:: Text excerpt ::
The Biotron presents biology professor Brian Branfireun with a crystal ball through which to look at how the wetlands in Canada’s north might look the next 50 years.

As Canada Research Chair in Environment and Sustainability, his work primarily focuses on mercury, its relationship to the movement of water and its implications on water quality in the environment, particularly wetlands. He looks at the interactions between water and different parts of the landscape; the transformation of elements as they move along the water pathways; and the biological and non-biological implications of the process.

His work in northern Canada examines how changes in temperature and moisture impact the waterways.

“It’s the area of most rapid environmental change in the world. It’s a place where there is almost no information about not only baseline conditions, but also the response of what are typically wet, cool environments to those kinds of changes,” he says.

Conducting experiments in sub-Arctic conditions can be difficult, which makes the ability to simulate the conditions at a meaningful scale in the Biotron incredibly attractive, Branfireun says. He is looking to collect large samples from wetlands in northern Canada and bring them to the Biotron to examine the effects of temperature.

“Trial and error isn’t a great thing to spend a lot of resources to do in the natural environment,” he says. “(The Biotron) creates an opportunity to actually isolate specific processes of interest and that is often very difficult to do in the environment.

“I see it as something that gives us an opportunity to develop a depth of knowledge about environmental processes which are much more difficult to do in the field and really can’t be simulated at a reasonable scale in the test tube.”

After joining Western, Branfireun integrated his laboratory into the analytical facilities at the Biotron. This allows for unique chemistry analysis, such as ultra trace metals analysis of Earth materials, and has resulted in the establishment of the Soil, Water and Plant Testing Facility.

He is looking at soils and how they decompose under accelerated conditions, and how this affects downstream water quality. He is able to take the soil and subject it to temperature increases anticipated to occur within the next 50 years in its native region.

“Basically, it is kind-of like taking the future of the environment of the far north and accelerating it in the lab,” he says. “We can use those environmental chambers to separate out those processes of enhanced microbial activity versus physical conditions that accelerate the degradation.”

Like his fellow Biotron researchers, Branfireun sees great potential in the facility, as it allows researchers to conduct large-scale experiments and simulate annual cycles of environmental conditions. He foresees the demand for use of the facility to increase as more researchers become aware of the Biotron’s capabilities.

“You start to think differently about how you might undertake an experiment when you realize you have access to something pretty much next door. I think the challenge in the long-term will be figuring out how to accommodate everyone’s interests in the space,” he says.

Stored data
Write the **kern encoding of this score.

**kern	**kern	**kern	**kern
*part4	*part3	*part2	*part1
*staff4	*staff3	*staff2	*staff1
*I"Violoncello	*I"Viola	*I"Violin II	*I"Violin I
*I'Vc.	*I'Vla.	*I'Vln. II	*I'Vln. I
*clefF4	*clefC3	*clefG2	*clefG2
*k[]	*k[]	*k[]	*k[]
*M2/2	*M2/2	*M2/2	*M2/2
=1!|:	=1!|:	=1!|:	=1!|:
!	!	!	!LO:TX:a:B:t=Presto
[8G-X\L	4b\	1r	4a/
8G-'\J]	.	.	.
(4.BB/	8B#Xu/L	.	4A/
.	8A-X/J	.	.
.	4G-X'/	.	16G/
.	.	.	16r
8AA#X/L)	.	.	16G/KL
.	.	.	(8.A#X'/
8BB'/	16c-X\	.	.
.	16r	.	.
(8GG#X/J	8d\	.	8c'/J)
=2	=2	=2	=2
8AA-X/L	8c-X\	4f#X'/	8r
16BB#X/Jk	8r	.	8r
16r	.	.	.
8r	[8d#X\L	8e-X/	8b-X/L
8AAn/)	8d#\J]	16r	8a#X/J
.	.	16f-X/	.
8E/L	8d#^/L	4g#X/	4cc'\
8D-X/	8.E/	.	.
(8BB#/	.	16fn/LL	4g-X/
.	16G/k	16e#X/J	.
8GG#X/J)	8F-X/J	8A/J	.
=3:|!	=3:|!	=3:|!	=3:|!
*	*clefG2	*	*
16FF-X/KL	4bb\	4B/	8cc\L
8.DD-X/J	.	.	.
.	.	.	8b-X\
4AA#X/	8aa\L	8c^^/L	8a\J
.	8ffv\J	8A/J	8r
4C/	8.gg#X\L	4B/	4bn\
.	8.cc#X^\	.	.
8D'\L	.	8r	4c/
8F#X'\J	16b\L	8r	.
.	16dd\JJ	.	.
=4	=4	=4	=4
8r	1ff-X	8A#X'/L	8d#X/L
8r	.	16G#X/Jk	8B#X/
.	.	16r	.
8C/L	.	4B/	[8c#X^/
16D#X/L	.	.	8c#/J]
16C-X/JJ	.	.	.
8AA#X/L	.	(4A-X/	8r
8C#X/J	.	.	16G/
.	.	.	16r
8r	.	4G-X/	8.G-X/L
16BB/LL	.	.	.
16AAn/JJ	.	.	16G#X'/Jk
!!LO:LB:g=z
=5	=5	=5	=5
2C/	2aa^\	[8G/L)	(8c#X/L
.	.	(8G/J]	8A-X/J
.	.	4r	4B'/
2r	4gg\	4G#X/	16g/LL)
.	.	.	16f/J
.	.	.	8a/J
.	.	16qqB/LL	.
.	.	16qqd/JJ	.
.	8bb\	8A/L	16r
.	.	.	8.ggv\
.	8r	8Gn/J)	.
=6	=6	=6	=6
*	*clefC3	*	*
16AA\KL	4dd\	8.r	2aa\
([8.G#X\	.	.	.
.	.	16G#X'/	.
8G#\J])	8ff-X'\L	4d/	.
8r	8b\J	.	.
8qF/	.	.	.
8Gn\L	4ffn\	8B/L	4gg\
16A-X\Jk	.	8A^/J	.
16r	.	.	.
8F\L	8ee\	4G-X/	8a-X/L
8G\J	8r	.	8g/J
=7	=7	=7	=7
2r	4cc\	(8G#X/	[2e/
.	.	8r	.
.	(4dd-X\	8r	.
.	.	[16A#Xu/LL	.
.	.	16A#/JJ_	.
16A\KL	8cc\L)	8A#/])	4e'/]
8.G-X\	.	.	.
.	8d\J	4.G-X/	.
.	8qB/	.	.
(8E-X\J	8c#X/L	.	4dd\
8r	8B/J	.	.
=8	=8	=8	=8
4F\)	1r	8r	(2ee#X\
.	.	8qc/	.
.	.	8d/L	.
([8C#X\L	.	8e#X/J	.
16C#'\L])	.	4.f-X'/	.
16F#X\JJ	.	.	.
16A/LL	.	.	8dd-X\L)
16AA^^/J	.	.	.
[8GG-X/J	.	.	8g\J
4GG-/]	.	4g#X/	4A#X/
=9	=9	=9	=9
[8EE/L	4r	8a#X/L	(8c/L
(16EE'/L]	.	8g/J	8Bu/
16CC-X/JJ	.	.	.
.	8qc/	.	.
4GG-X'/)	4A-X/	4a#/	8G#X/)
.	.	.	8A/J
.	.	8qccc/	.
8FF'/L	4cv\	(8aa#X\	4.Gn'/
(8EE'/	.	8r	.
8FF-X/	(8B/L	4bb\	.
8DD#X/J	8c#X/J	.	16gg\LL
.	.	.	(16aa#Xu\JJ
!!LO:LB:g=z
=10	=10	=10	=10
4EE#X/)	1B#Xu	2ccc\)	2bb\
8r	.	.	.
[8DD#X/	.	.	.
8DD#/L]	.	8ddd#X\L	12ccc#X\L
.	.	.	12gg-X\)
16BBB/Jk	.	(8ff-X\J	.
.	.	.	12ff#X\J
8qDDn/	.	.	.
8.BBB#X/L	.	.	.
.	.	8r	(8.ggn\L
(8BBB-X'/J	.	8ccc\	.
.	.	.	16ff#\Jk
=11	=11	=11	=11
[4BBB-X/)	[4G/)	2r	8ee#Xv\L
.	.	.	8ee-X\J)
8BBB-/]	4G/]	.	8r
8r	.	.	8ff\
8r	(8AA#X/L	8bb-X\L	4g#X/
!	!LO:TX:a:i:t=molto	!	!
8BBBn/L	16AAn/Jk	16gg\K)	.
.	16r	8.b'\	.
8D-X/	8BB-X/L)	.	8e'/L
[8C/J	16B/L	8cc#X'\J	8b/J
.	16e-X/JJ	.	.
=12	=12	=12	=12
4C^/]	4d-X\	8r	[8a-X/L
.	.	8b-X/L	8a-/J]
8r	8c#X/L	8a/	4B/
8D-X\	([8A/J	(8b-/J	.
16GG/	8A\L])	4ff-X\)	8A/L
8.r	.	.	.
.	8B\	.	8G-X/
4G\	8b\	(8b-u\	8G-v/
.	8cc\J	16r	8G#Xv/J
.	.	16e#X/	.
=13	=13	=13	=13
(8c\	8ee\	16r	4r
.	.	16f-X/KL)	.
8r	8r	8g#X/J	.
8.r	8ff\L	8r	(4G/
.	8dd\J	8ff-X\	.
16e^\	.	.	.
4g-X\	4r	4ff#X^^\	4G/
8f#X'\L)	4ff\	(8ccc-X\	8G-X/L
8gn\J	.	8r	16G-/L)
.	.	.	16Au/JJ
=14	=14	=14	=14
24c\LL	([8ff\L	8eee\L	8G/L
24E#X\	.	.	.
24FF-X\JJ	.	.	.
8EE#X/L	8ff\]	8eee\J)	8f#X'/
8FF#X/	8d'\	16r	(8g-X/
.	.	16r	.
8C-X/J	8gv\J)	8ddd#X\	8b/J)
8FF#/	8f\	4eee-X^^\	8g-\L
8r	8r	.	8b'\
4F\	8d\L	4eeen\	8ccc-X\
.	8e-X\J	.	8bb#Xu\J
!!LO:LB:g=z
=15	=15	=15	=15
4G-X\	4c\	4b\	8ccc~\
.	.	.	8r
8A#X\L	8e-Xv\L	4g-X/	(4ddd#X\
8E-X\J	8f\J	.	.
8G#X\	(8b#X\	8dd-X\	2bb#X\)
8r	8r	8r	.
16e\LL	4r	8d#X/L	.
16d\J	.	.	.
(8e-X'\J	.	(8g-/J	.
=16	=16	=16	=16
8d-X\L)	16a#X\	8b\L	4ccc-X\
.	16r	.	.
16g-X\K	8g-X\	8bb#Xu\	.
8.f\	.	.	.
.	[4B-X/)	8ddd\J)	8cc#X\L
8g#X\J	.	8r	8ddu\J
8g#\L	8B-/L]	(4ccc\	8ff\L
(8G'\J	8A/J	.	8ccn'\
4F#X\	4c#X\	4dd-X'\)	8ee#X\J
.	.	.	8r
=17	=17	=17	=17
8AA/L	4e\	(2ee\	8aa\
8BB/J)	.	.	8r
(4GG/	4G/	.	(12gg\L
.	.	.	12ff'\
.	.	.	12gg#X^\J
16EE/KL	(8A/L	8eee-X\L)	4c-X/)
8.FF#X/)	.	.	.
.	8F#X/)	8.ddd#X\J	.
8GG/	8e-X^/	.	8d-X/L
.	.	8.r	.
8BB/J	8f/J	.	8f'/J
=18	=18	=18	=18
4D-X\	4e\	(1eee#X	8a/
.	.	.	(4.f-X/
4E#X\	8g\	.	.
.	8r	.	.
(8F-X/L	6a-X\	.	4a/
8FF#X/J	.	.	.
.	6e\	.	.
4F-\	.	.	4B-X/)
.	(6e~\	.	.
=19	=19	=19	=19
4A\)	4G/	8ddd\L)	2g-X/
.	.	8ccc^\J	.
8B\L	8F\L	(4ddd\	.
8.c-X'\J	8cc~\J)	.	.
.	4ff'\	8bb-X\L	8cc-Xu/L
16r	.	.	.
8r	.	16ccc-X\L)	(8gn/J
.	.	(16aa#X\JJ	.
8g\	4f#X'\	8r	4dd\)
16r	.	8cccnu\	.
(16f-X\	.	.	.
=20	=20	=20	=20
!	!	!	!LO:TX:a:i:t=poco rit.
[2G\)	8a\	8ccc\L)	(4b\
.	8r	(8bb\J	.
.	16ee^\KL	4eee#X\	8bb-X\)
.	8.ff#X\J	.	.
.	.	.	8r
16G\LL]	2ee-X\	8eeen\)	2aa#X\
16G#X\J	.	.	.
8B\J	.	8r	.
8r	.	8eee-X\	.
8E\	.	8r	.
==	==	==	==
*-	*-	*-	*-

:: Work request 1 ::
Please answer these questions on the Biotron text, one per line:
(a) What area is Branfireun's Canada Research Chair in?
(b) What facility was established after he integrated his laboratory into the Biotron's analytical facilities?
(c) Over how many years are the temperature increases he applies to the soil anticipated to occur?
:: Work request 2 ::
Copy the Biotron text between "After joining Western, Branfireun" and "Plant Testing Facility.", inclusive, renaming "laboratory" as "research lab".

:: Response 1 ::
(a) Environment and Sustainability
(b) The Soil, Water and Plant Testing Facility
(c) The next 50 years

:: Response 2 ::
After joining Western, Branfireun integrated his research lab into the analytical facilities at the Biotron. This allows for unique chemistry analysis, such as ultra trace metals analysis of Earth materials, and has resulted in the establishment of the Soil, Water and Plant Testing Facility.